» REQUIRED ACTION:
Copy every line of the data below exactly as given, except for the pictures.

Page images and extracted text
═══

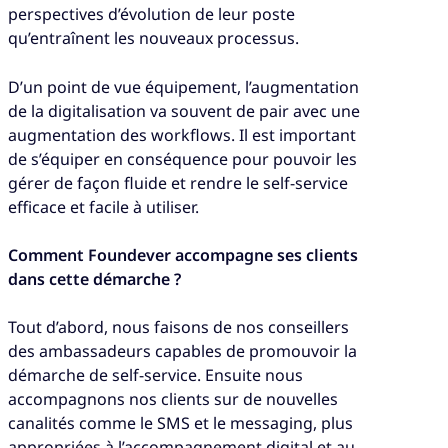
perspectives d’évolution de leur poste
qu’entraînent les nouveaux processus.
D’un point de vue équipement, l’augmentation
de la digitalisation va souvent de pair avec une
augmentation des workflows. Il est important
de s’équiper en conséquence pour pouvoir les
gérer de façon fluide et rendre le self-service
efficace et facile à utiliser.
Comment Foundever accompagne ses clients
dans cette démarche ?
Tout d’abord, nous faisons de nos conseillers
des ambassadeurs capables de promouvoir la
démarche de self-service. Ensuite nous
accompagnons nos clients sur de nouvelles
canalités comme le SMS et le messaging, plus
appropriées à l’accompagnement digital et au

═══

» EXERCISE RESPONSE:
perspectives d’évolution de leur poste
qu’entraînent les nouveaux processus.
D’un point de vue équipement, l’augmentation
de la digitalisation va souvent de pair avec une
augmentation des workflows. Il est important
de s’équiper en conséquence pour pouvoir les
gérer de façon fluide et rendre le self-service
efficace et facile à utiliser.
Comment Foundever accompagne ses clients
dans cette démarche ?
Tout d’abord, nous faisons de nos conseillers
des ambassadeurs capables de promouvoir la
démarche de self-service. Ensuite nous
accompagnons nos clients sur de nouvelles
canalités comme le SMS et le messaging, plus
appropriées à l’accompagnement digital et au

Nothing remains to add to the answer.